Problem details: The listing below is to be output in its exact form.

━━━━

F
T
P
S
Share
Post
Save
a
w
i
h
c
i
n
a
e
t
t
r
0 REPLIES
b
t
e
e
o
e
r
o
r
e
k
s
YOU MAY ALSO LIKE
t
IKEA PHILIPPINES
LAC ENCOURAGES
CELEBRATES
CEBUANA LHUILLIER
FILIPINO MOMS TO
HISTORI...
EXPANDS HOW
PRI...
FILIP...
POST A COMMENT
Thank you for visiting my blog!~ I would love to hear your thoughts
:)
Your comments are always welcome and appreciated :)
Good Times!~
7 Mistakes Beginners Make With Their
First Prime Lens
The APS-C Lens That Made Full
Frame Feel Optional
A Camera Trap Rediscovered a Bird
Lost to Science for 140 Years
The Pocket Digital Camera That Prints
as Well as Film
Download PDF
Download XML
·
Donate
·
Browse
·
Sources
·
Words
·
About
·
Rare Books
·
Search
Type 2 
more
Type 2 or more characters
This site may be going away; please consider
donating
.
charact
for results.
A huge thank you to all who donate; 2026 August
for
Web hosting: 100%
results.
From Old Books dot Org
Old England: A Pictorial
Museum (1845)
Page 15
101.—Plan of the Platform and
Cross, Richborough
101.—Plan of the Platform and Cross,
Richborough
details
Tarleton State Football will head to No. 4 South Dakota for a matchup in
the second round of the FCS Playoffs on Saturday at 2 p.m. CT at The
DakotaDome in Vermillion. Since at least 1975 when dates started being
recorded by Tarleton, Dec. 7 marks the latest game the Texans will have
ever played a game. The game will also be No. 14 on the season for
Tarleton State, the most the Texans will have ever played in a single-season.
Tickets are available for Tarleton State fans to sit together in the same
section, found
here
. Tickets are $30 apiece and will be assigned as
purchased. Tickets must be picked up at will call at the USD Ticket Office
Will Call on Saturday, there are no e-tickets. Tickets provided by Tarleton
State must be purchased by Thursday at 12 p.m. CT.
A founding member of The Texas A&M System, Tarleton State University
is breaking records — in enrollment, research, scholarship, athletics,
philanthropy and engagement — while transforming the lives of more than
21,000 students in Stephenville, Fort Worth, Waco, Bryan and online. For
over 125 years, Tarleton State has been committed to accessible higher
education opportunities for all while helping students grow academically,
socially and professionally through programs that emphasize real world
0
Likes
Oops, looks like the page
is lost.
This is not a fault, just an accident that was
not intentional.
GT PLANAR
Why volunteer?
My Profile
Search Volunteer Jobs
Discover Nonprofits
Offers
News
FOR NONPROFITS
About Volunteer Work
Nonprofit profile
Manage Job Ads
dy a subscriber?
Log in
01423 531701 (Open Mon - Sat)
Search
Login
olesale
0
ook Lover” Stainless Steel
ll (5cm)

━━━━

Task output:
F
T
P
S
Share
Post
Save
a
w
i
h
c
i
n
a
e
t
t
r
0 REPLIES
b
t
e
e
o
e
r
o
r
e
k
s
YOU MAY ALSO LIKE
t
IKEA PHILIPPINES
LAC ENCOURAGES
CELEBRATES
CEBUANA LHUILLIER
FILIPINO MOMS TO
HISTORI...
EXPANDS HOW
PRI...
FILIP...
POST A COMMENT
Thank you for visiting my blog!~ I would love to hear your thoughts
:)
Your comments are always welcome and appreciated :)
Good Times!~
7 Mistakes Beginners Make With Their
First Prime Lens
The APS-C Lens That Made Full
Frame Feel Optional
A Camera Trap Rediscovered a Bird
Lost to Science for 140 Years
The Pocket Digital Camera That Prints
as Well as Film
Download PDF
Download XML
·
Donate
·
Browse
·
Sources
·
Words
·
About
·
Rare Books
·
Search
Type 2 
more
Type 2 or more characters
This site may be going away; please consider
donating
.
charact
for results.
A huge thank you to all who donate; 2026 August
for
Web hosting: 100%
results.
From Old Books dot Org
Old England: A Pictorial
Museum (1845)
Page 15
101.—Plan of the Platform and
Cross, Richborough
101.—Plan of the Platform and Cross,
Richborough
details
Tarleton State Football will head to No. 4 South Dakota for a matchup in
the second round of the FCS Playoffs on Saturday at 2 p.m. CT at The
DakotaDome in Vermillion. Since at least 1975 when dates started being
recorded by Tarleton, Dec. 7 marks the latest game the Texans will have
ever played a game. The game will also be No. 14 on the season for
Tarleton State, the most the Texans will have ever played in a single-season.
Tickets are available for Tarleton State fans to sit together in the same
section, found
here
. Tickets are $30 apiece and will be assigned as
purchased. Tickets must be picked up at will call at the USD Ticket Office
Will Call on Saturday, there are no e-tickets. Tickets provided by Tarleton
State must be purchased by Thursday at 12 p.m. CT.
A founding member of The Texas A&M System, Tarleton State University
is breaking records — in enrollment, research, scholarship, athletics,
philanthropy and engagement — while transforming the lives of more than
21,000 students in Stephenville, Fort Worth, Waco, Bryan and online. For
over 125 years, Tarleton State has been committed to accessible higher
education opportunities for all while helping students grow academically,
socially and professionally through programs that emphasize real world
0
Likes
Oops, looks like the page
is lost.
This is not a fault, just an accident that was
not intentional.
GT PLANAR
Why volunteer?
My Profile
Search Volunteer Jobs
Discover Nonprofits
Offers
News
FOR NONPROFITS
About Volunteer Work
Nonprofit profile
Manage Job Ads
dy a subscriber?
Log in
01423 531701 (Open Mon - Sat)
Search
Login
olesale
0
ook Lover” Stainless Steel
ll (5cm)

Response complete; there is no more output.